§ **Work order a**
Rename "wrist" to "hand" in the listing, from the line with "left ankle: (375, 313, 8)" to the line with "right ankle: (497, 355, -26)", and give back only those lines with nothing else changed.

START Source extract

Before we begin, we need to install the required libraries. The installation of PyTorch may differ based on your operating system / cloud environment. You can find detailed installation instructions here: https://pytorch.org .
# Uncomment and run the appropriate command for your operating system, if required
# Linux / Binder
# !pip install numpy torch==1.7.0+cpu torchvision==0.8.1+cpu torchaudio==0.7.0 -f https://download.pytorch.org/whl/torch_stable.html
# Windows
# !pip install numpy torch==1.7.0+cpu torchvision==0.8.1+cpu torchaudio==0.7.0 -f https://download.pytorch.org/whl/torch_stable.html
# MacOS
# !pip install numpy torch torchvision torchaudio
Let's import the torch
module to get started.
import torch
At its core, PyTorch is a library for processing tensors. A tensor is a number, vector, matrix, or any n-dimensional array. Let's create a tensor with a single number.
# Number
t1 = torch.tensor(4.)
t1
tensor(4.)
4.
is a shorthand for 4.0
. It is used to indicate to Python (and PyTorch) that you want to create a floating-point number. We can verify this by checking the dtype
attribute of our tensor.
t1.dtype
torch.float32
Let's try creating more complex tensors.
# Vector
t2 = torch.tensor([1., 2, 3, 4])
t2
tensor([1., 2., 3., 4.])
# Matrix
t3 = torch.tensor([[5., 6],
[7, 8],
[9, 10]])
t3
tensor([[ 5., 6.],
[ 7., 8.],
[ 9., 10.]])
# 3-dimensional array
t4 = torch.tensor([
[[11, 12, 13],
[13, 14, 15]],
[[15, 16, 17],
[17, 18, 19.]]])
t4
tensor([[[11., 12., 13.],
[13., 14., 15.]],
[[15., 16., 17.],
[17., 18., 19.]]])
Tensors can have any number of dimensions and different lengths along each dimension. We can inspect the length along each dimension using the .shape
property of a tensor.
print(t1)
t1.shape
tensor(4.)
torch.Size([])
print(t2)
t2.shape
tensor([1., 2., 3., 4.])
torch.Size([4])
print(t3)
t3.shape
tensor([[ 5., 6.],
[ 7., 8.],
[ 9., 10.]])
torch.Size([3, 2])
print(t4)
t4.shape
tensor([[[11., 12., 13.],
[13., 14., 15.]],
[[15., 16., 17.],
[17., 18., 19.]]])
torch.Size([2, 2, 3])
Note that it's not possible to create tensors with an improper shape.
# Matrix
t5 = torch.tensor([[5., 6, 11],
[7, 8],
[9, 10]])
t5
---------------------------------------------------------------------------
ValueError Traceback (most recent call last)

END Source extract
START Data

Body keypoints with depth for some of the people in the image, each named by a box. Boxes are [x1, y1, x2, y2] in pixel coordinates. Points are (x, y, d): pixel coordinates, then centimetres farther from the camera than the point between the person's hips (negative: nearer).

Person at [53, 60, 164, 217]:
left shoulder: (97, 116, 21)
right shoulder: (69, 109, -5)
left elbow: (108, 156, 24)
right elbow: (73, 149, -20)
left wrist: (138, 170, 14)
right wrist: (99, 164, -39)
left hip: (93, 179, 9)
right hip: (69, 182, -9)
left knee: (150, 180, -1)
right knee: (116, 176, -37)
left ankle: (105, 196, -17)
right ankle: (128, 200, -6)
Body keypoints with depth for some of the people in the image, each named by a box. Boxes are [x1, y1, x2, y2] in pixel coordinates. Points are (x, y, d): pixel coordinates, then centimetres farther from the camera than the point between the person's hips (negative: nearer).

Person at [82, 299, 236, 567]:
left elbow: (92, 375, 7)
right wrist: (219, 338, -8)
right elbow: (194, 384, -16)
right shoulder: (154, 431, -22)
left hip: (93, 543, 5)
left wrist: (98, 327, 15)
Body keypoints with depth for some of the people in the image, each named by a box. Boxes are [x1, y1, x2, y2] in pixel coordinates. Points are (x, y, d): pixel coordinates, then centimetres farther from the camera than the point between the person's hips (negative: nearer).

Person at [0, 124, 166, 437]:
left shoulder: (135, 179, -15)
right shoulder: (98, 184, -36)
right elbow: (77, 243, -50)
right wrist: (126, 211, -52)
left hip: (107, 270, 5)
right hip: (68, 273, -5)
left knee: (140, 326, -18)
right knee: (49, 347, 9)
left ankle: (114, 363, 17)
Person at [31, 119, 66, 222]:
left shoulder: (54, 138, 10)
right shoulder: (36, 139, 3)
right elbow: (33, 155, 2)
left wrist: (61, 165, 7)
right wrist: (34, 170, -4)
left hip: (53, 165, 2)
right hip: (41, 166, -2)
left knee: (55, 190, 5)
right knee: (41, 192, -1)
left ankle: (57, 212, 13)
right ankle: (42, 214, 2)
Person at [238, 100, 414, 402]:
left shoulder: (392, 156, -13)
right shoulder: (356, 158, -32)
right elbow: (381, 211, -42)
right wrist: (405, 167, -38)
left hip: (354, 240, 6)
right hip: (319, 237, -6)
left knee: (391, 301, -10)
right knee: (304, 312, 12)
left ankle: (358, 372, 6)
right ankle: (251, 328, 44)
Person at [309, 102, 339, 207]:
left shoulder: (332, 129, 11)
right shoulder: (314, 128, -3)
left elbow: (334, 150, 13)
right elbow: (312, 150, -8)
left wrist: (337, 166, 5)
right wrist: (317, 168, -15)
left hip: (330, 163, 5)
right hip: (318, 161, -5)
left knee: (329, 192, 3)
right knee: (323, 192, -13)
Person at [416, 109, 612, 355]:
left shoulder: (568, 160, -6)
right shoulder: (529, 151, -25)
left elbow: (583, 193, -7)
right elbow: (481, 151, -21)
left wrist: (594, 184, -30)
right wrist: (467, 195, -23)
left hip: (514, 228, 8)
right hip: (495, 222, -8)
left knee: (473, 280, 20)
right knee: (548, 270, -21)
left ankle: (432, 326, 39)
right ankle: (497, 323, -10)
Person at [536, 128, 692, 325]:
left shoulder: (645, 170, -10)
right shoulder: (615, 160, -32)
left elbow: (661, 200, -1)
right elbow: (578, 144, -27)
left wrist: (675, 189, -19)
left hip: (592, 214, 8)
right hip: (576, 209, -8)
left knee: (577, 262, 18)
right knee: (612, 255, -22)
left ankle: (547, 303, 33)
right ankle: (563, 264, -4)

END Data
START Data

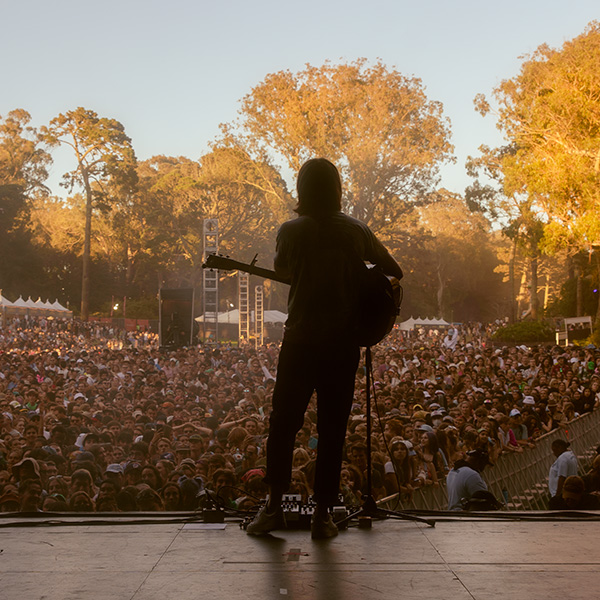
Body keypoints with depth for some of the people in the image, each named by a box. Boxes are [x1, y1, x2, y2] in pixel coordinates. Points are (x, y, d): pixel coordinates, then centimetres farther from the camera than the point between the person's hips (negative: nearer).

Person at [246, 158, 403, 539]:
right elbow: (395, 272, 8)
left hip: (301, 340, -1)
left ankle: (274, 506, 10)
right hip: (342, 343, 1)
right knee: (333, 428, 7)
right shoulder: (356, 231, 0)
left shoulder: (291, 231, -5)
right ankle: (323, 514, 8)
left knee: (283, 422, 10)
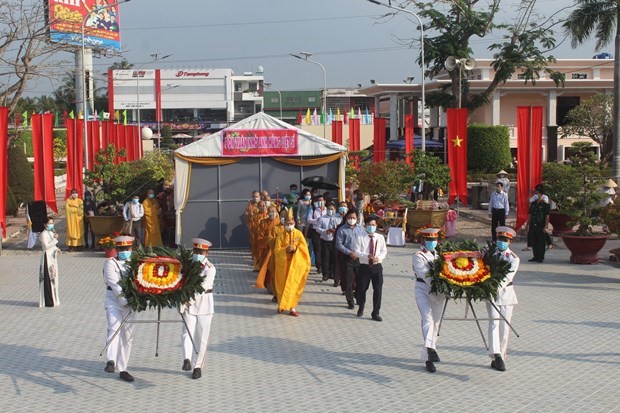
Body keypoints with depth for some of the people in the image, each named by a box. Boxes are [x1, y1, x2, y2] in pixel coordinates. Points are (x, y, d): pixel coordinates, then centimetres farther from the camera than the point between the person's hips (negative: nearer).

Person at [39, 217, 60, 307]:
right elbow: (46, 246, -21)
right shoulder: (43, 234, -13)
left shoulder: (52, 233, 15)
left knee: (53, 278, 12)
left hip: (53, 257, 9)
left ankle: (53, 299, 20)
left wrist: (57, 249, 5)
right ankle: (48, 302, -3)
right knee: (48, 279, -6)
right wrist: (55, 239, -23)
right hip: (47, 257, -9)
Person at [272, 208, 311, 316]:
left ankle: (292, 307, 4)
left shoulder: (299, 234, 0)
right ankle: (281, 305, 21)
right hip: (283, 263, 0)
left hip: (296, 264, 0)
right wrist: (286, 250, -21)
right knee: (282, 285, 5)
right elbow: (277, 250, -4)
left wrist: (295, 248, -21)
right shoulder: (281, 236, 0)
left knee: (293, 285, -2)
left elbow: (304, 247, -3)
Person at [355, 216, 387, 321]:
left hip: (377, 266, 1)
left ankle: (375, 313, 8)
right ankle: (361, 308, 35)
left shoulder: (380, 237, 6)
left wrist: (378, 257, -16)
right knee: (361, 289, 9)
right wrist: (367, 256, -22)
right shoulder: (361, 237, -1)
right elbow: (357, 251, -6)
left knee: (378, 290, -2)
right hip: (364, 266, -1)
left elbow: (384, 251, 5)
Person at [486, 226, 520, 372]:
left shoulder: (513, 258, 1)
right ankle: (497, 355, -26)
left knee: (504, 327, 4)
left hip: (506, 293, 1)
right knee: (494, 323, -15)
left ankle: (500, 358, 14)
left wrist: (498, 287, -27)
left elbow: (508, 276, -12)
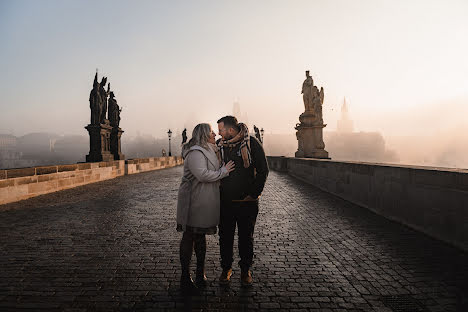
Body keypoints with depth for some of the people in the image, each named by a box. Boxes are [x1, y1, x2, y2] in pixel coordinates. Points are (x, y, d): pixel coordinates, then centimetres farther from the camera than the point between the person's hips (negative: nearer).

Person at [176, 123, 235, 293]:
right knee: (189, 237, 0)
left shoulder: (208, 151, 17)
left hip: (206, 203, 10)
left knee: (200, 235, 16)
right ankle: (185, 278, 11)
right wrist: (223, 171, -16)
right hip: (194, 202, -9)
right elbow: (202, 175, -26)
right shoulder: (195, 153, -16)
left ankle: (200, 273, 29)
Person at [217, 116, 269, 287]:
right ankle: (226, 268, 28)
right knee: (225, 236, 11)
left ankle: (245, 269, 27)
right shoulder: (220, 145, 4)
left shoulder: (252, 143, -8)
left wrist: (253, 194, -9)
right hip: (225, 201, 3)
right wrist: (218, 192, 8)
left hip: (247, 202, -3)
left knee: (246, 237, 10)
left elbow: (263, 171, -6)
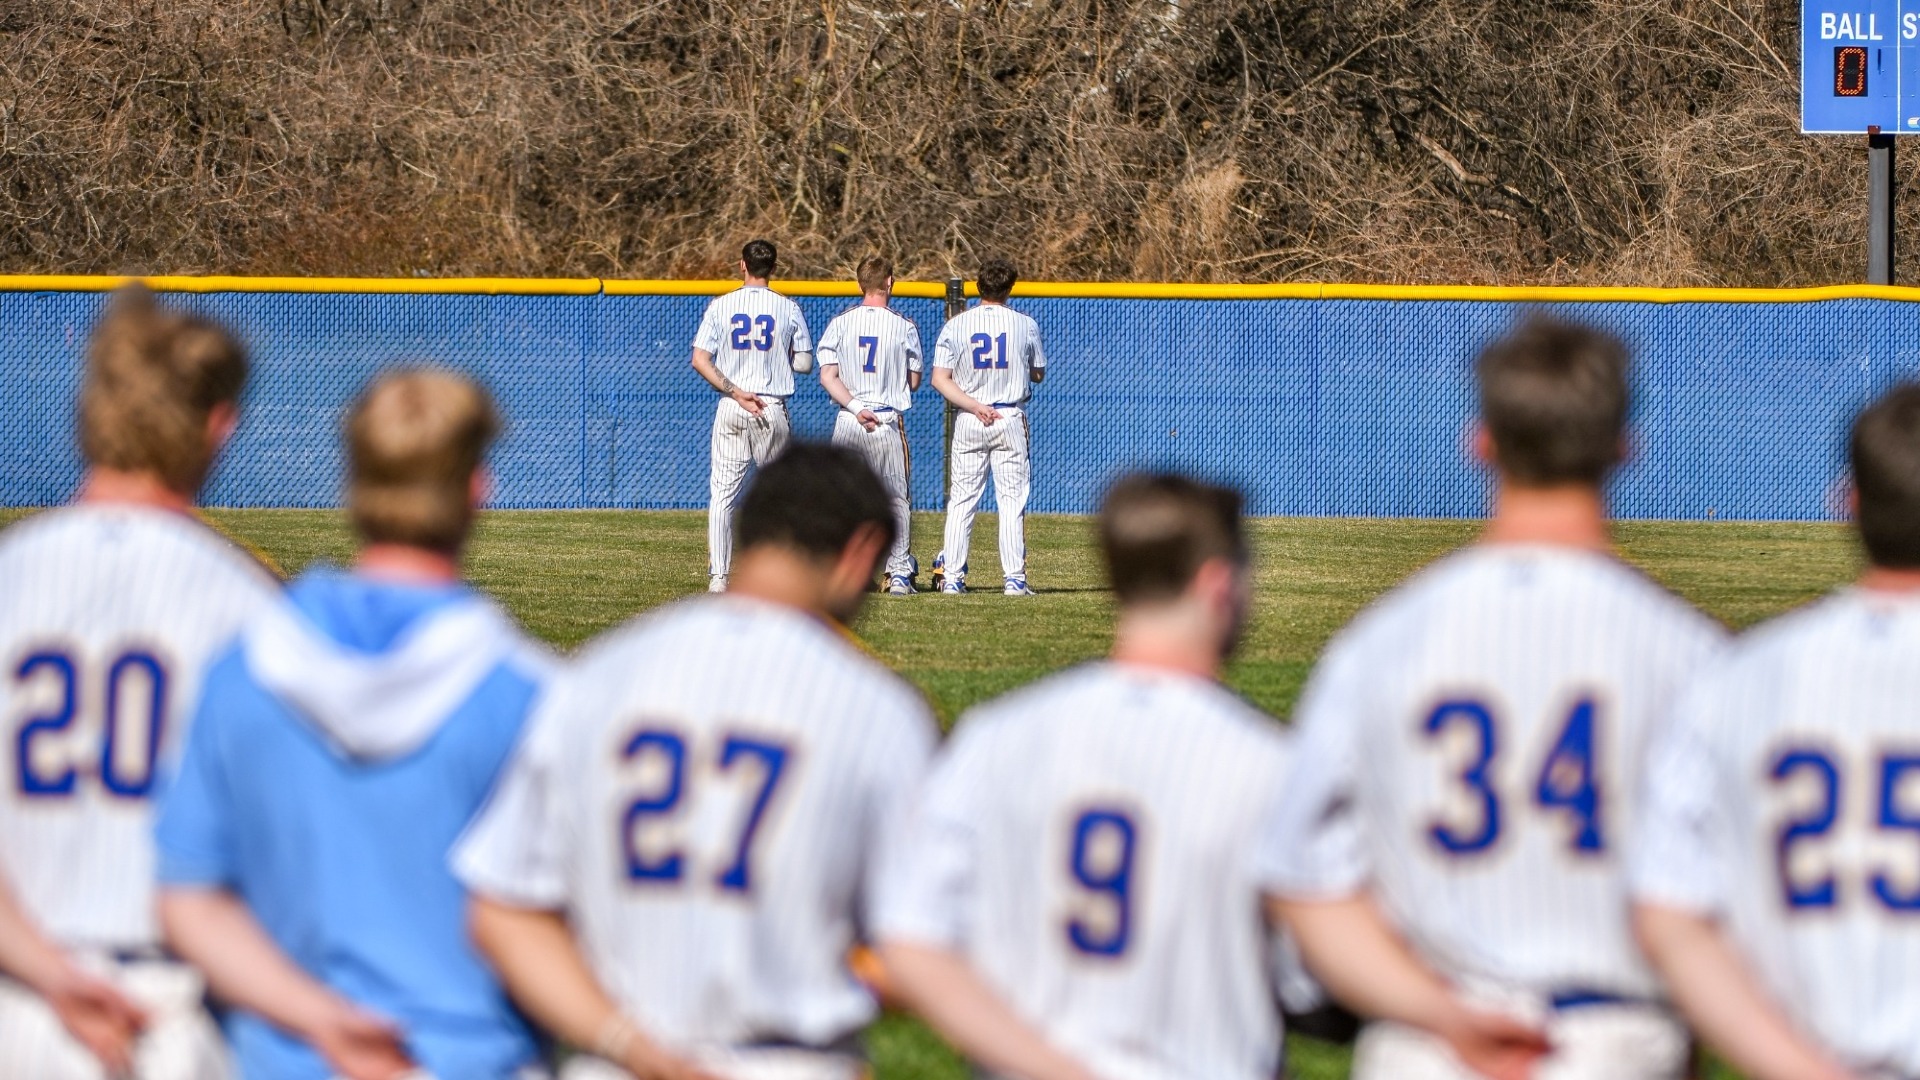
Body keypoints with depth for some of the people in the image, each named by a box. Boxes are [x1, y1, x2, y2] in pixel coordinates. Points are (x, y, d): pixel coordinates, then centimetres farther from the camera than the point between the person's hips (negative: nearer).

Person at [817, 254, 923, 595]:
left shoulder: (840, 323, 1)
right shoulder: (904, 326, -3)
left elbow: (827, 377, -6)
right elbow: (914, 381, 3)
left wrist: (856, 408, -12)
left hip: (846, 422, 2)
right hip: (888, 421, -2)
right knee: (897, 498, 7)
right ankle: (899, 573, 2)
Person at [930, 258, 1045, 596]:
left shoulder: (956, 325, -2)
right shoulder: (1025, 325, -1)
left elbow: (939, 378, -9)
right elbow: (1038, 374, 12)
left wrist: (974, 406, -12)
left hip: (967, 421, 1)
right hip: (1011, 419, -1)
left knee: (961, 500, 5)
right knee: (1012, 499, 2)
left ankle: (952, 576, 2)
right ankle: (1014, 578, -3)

END Data

§ **Work order b**
Quote the PyTorch tensor tutorial word for word from "# 3-dimensional array" to "of a tensor.".

§ **Task result a**
left ankle: (375, 313, 8)
right ankle: (361, 308, 35)
left shoulder: (380, 237, 6)
left hand: (378, 257, -16)
right knee: (361, 289, 9)
right hand: (367, 256, -22)
right shoulder: (361, 237, -1)
right elbow: (357, 251, -6)
left knee: (378, 290, -2)
right hip: (364, 266, -1)
left elbow: (384, 251, 5)
Person at [486, 226, 520, 372]:
left shoulder: (513, 258, 1)
right ankle: (497, 355, -26)

§ **Task result b**
# 3-dimensional array
t4 = torch.tensor([
[[11, 12, 13],
[13, 14, 15]],
[[15, 16, 17],
[17, 18, 19.]]])
t4
tensor([[[11., 12., 13.],
[13., 14., 15.]],
[[15., 16., 17.],
[17., 18., 19.]]])
Tensors can have any number of dimensions and different lengths along each dimension. We can inspect the length along each dimension using the .shape
property of a tensor.